TASK ITEM
In the entries below, some lines hold the string "Lights"; please say how many, giving the number and nothing else.

GIVEN INFORMATION

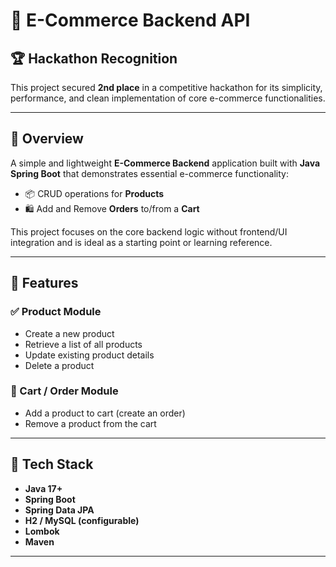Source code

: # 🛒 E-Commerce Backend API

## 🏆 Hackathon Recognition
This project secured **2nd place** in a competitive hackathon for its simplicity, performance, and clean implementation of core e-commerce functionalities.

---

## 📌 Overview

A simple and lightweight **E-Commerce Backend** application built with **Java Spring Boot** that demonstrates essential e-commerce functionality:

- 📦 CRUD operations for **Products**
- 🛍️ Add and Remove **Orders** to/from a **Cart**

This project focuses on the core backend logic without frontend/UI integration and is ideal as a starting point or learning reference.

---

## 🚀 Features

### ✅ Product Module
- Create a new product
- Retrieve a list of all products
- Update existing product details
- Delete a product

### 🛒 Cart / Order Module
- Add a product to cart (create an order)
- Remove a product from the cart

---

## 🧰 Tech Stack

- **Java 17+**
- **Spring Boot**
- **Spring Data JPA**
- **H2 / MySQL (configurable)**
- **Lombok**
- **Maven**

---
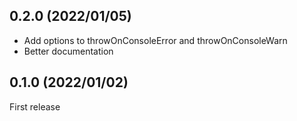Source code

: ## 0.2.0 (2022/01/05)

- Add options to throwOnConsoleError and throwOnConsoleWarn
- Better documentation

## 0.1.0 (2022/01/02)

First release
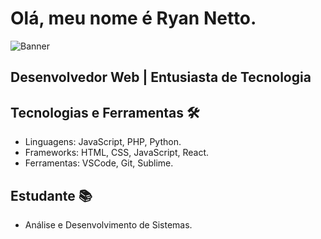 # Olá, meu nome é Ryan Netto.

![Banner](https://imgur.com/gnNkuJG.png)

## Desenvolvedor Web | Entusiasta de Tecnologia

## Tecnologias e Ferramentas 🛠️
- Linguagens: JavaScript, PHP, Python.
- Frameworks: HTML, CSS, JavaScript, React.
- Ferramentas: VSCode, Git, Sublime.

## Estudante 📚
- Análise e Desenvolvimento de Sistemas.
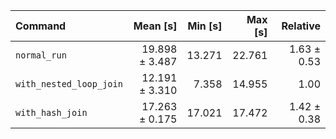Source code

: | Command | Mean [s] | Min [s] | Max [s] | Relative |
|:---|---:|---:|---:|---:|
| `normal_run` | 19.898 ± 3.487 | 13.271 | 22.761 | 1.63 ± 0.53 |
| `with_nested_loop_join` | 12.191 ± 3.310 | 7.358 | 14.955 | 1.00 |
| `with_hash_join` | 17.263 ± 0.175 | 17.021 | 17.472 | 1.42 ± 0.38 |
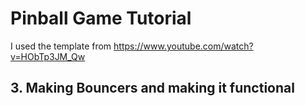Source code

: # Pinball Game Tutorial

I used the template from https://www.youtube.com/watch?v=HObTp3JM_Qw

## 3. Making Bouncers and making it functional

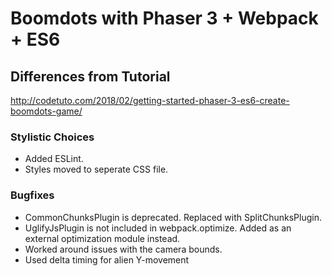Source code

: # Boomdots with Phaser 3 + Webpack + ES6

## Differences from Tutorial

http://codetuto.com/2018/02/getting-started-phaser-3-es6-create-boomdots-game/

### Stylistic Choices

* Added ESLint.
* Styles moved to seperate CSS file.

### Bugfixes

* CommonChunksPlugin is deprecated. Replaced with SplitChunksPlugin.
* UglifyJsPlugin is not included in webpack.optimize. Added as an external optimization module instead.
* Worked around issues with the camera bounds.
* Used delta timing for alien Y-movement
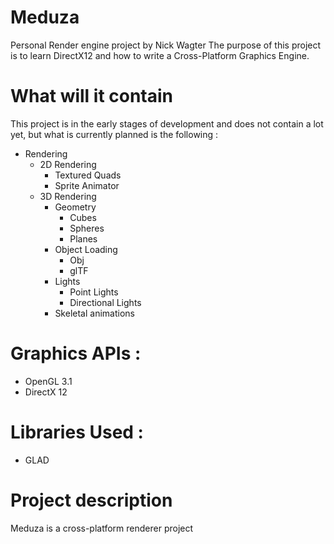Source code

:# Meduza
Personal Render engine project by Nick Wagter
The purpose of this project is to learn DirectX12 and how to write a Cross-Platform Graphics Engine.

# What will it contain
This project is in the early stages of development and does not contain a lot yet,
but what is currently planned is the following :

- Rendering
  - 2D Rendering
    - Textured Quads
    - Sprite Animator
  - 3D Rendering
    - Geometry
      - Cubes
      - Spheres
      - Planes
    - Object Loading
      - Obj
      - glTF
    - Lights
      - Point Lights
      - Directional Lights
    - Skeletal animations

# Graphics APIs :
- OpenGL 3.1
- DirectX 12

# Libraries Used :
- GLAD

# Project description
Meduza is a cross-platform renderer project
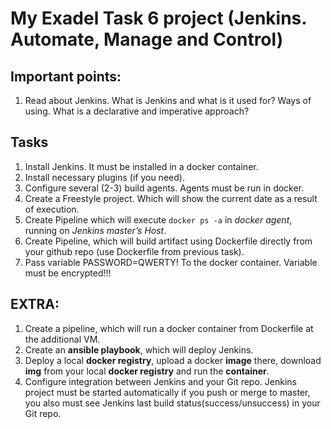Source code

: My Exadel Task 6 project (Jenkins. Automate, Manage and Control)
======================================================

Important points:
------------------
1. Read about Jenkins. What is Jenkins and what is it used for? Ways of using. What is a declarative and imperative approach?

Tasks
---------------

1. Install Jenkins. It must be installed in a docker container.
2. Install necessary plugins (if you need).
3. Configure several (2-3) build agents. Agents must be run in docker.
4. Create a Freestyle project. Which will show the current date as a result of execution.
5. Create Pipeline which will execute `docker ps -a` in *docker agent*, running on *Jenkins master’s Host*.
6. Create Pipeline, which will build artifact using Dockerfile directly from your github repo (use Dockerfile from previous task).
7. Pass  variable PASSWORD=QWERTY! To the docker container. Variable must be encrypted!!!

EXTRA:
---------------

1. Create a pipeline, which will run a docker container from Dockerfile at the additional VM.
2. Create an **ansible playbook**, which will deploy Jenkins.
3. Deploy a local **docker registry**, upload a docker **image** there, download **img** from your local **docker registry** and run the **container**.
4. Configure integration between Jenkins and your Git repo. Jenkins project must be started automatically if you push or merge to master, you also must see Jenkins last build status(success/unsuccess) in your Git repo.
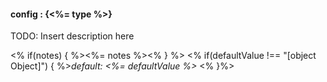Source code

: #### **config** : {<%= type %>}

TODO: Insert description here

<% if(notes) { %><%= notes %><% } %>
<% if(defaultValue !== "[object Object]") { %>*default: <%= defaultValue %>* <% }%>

* * *

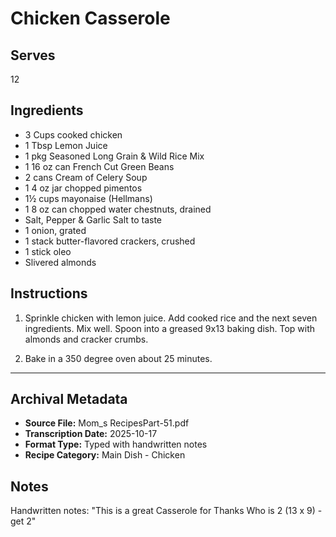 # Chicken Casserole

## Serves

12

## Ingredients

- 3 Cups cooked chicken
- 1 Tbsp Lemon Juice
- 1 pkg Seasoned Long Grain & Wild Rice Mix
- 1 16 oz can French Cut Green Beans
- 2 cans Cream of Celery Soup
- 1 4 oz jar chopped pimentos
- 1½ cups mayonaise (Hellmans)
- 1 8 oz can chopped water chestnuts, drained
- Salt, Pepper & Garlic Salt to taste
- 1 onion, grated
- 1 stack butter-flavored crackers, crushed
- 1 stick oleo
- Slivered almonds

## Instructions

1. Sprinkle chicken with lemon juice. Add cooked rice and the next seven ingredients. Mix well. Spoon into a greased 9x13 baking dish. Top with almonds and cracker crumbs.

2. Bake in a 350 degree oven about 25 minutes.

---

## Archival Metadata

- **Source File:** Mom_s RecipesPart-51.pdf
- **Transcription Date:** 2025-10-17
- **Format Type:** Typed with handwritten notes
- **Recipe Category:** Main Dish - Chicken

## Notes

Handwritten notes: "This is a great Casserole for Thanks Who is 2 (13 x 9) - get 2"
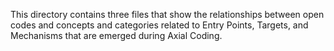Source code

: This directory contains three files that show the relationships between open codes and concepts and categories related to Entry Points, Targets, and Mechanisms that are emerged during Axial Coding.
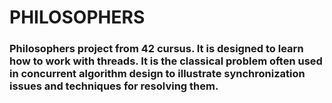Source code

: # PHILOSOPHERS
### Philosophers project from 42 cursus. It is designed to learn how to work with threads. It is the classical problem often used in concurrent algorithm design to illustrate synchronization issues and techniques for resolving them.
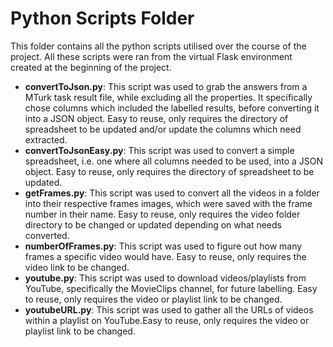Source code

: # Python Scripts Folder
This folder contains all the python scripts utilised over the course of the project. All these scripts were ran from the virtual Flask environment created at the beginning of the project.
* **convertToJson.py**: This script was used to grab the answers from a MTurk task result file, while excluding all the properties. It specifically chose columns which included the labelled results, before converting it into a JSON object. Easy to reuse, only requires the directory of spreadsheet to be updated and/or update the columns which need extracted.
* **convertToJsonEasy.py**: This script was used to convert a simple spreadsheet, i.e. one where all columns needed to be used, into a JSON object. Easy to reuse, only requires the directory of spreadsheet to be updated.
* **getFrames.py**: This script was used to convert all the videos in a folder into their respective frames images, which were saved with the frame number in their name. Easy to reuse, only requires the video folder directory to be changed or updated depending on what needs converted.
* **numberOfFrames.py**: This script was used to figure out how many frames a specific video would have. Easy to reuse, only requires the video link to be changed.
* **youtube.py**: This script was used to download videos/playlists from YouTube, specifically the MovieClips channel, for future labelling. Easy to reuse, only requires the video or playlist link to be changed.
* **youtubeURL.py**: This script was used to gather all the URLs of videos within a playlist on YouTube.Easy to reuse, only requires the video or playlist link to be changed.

COMPLETED EXERCISE
3